What you should do.
Please give again, word for word, the line that contains "line: (534, 550)" and every line after it to the end of the data, with no other lines.
Source records Block Start
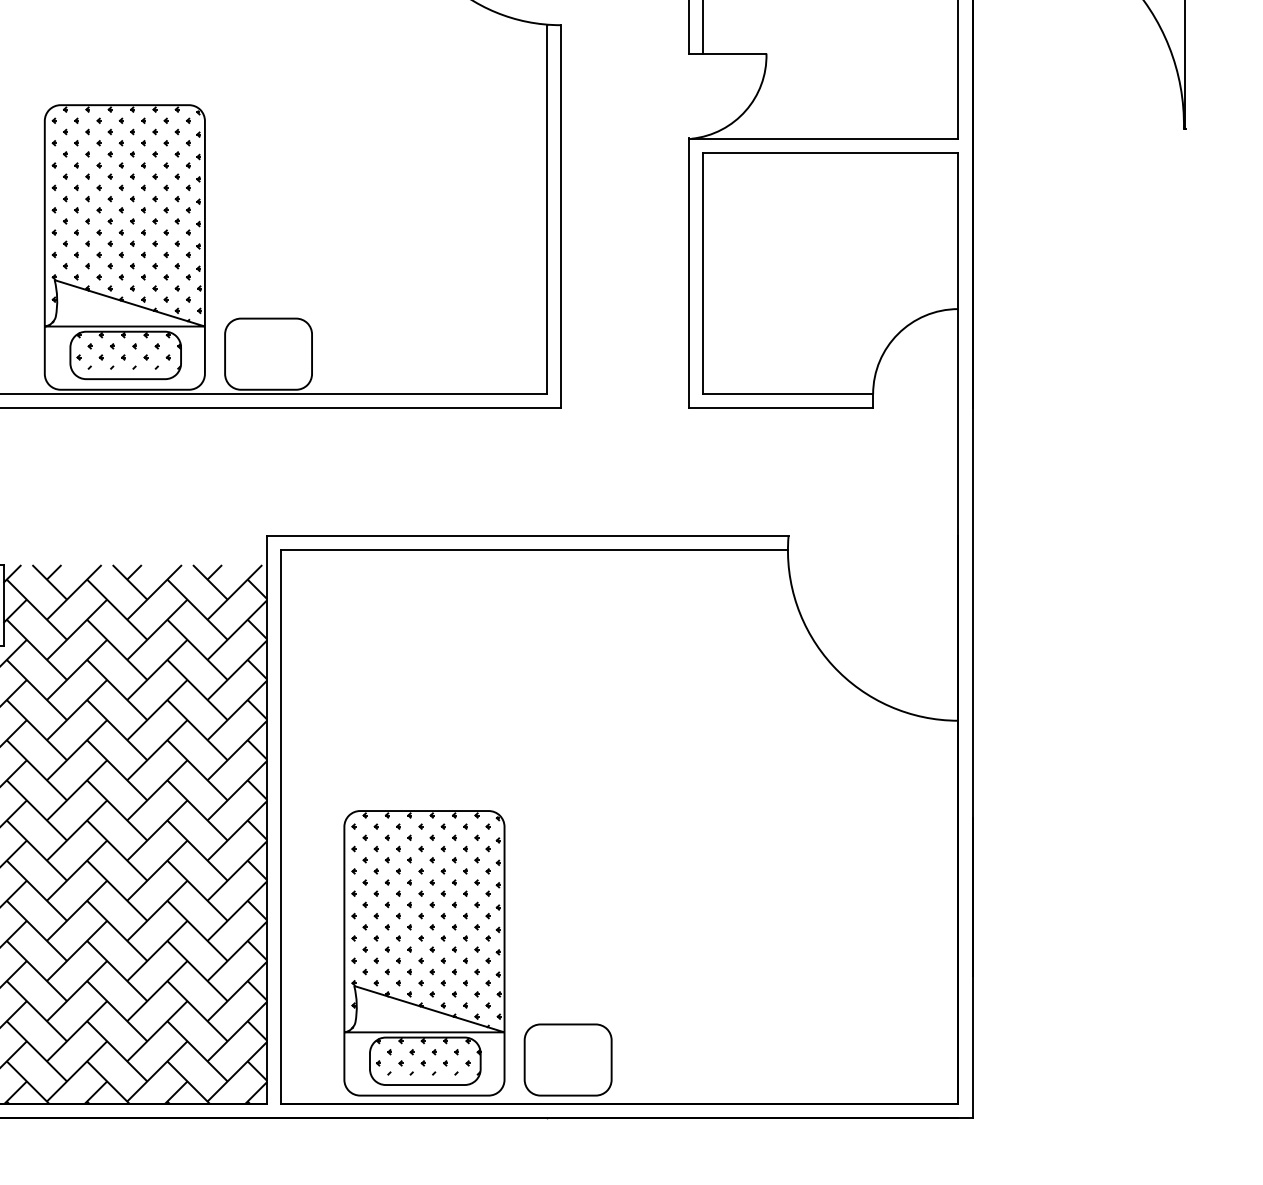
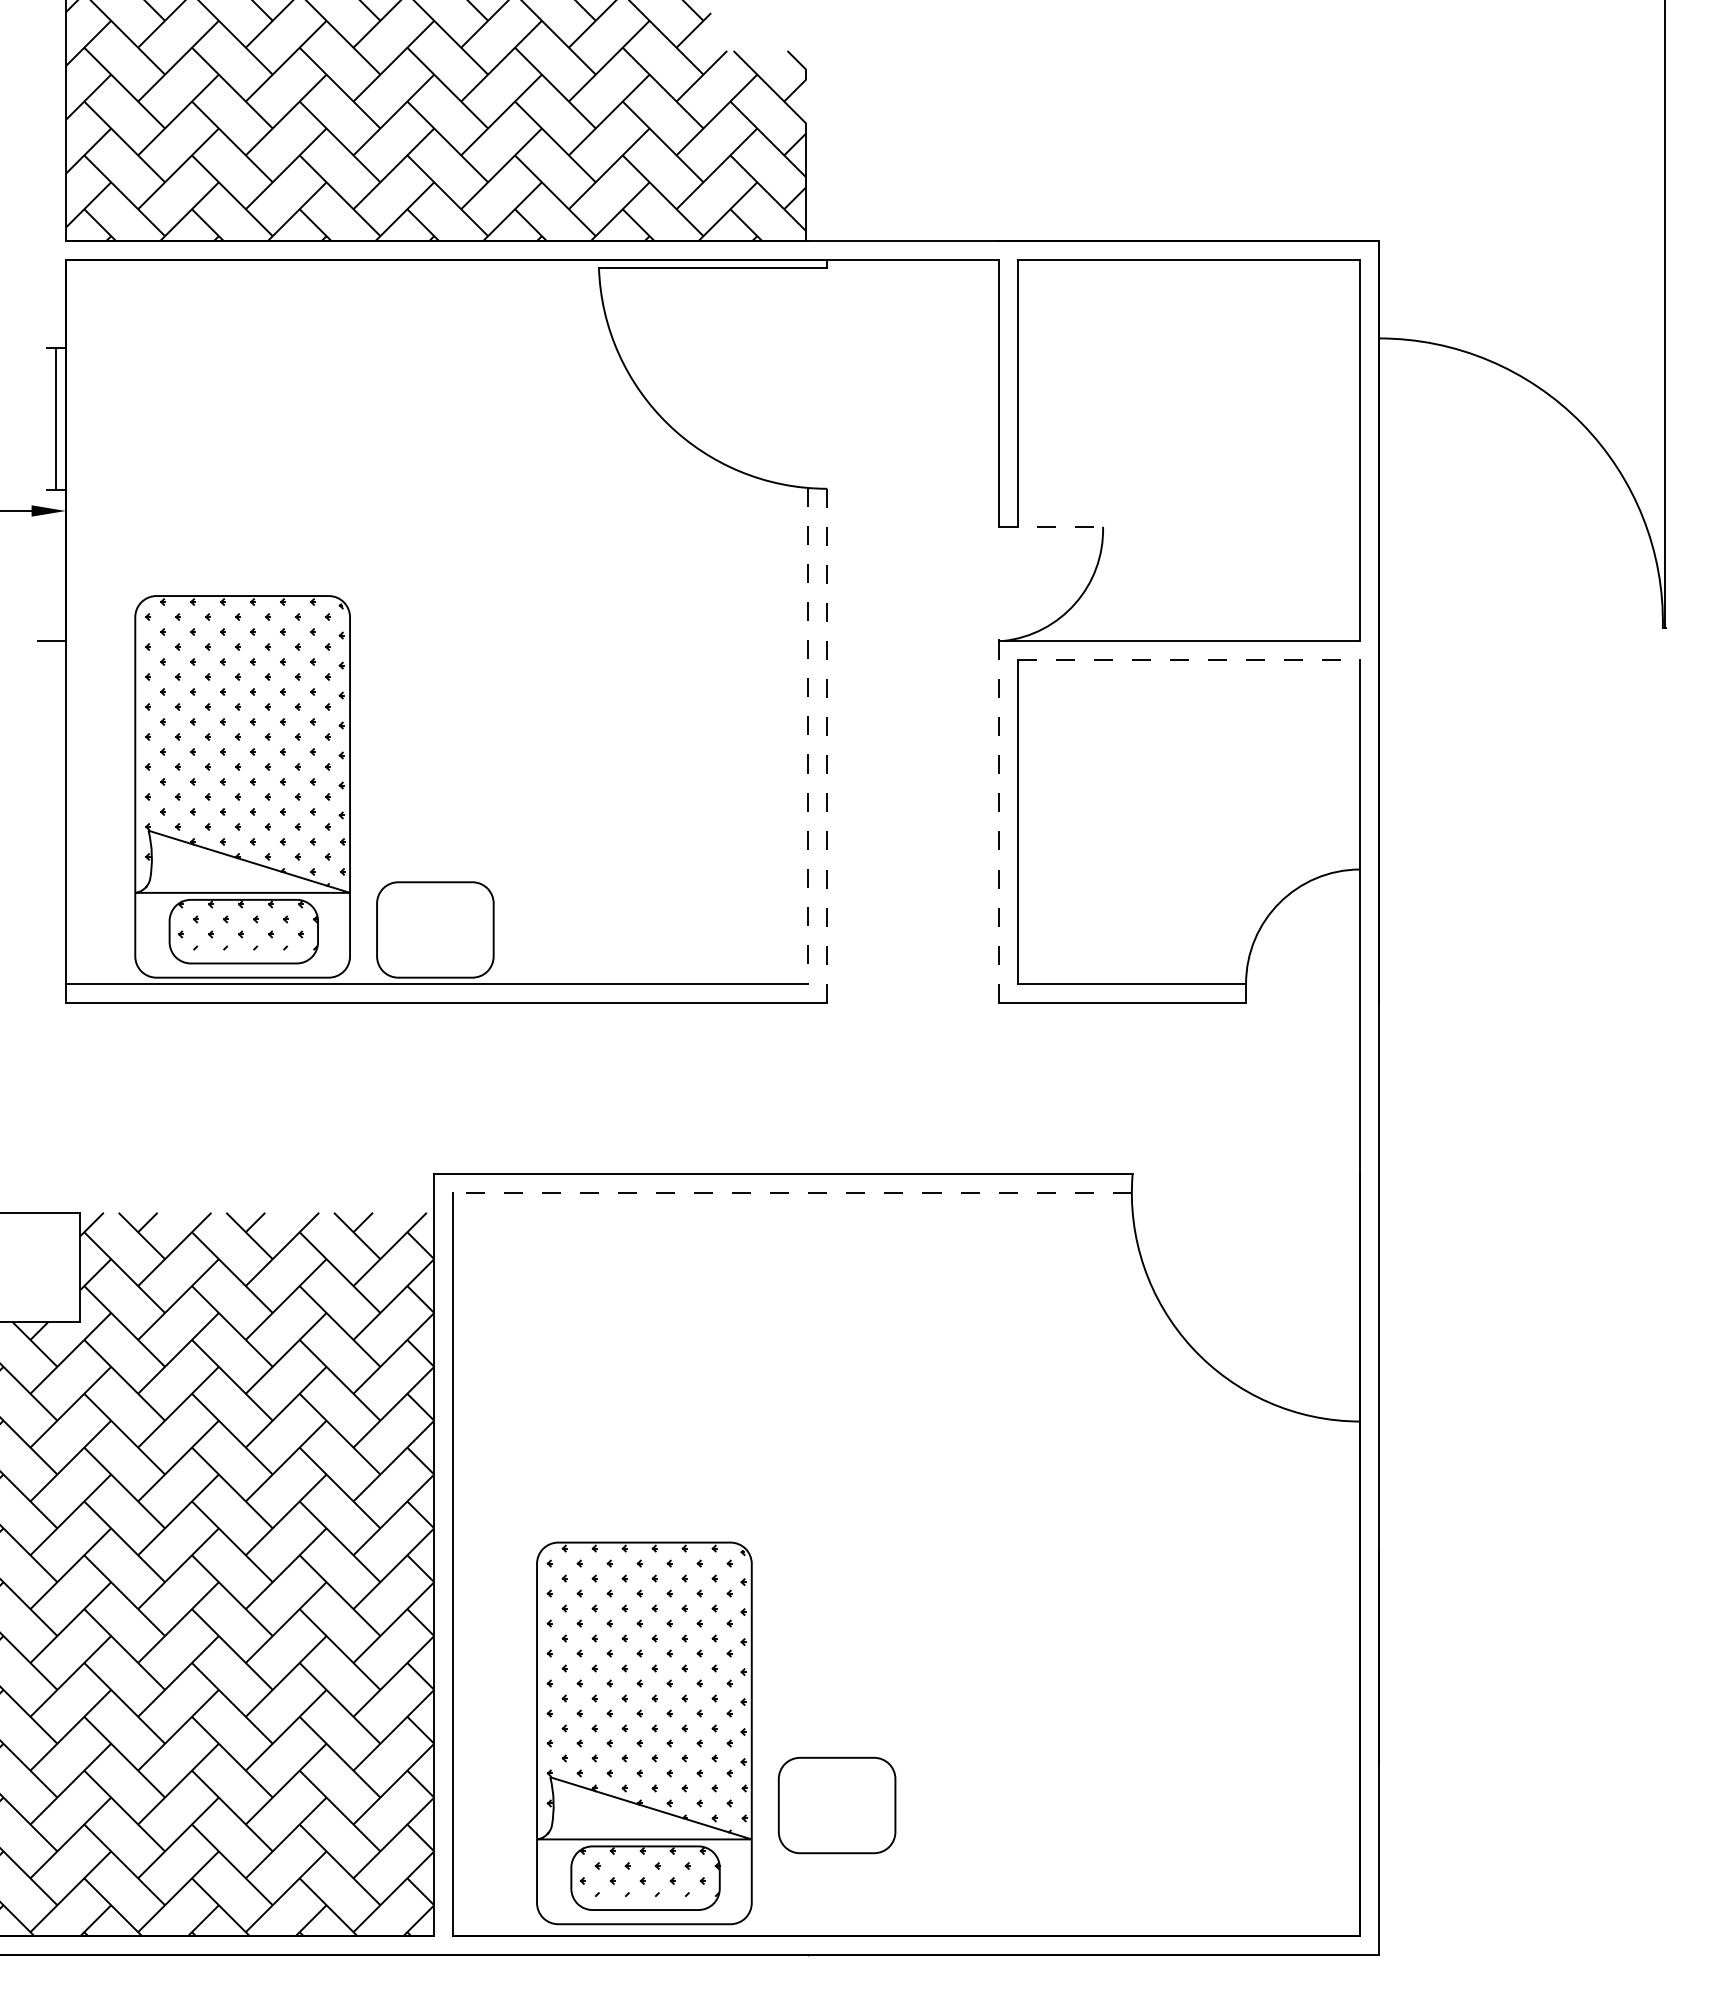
line: (728, 53) -> (1051, 526), solid -> dashed
line: (830, 153) -> (1189, 660), solid -> dashed
line: (546, 209) -> (808, 735), solid -> dashed
line: (560, 216) -> (827, 745), solid -> dashed
line: (688, 273) -> (998, 821), solid -> dashed
line: (534, 550) -> (792, 1193), solid -> dashed
part: (567, 1060) -> (836, 1805), moved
Source records Block End
Problem solution.
line: (534, 550) -> (792, 1193), solid -> dashed
part: (567, 1060) -> (836, 1805), moved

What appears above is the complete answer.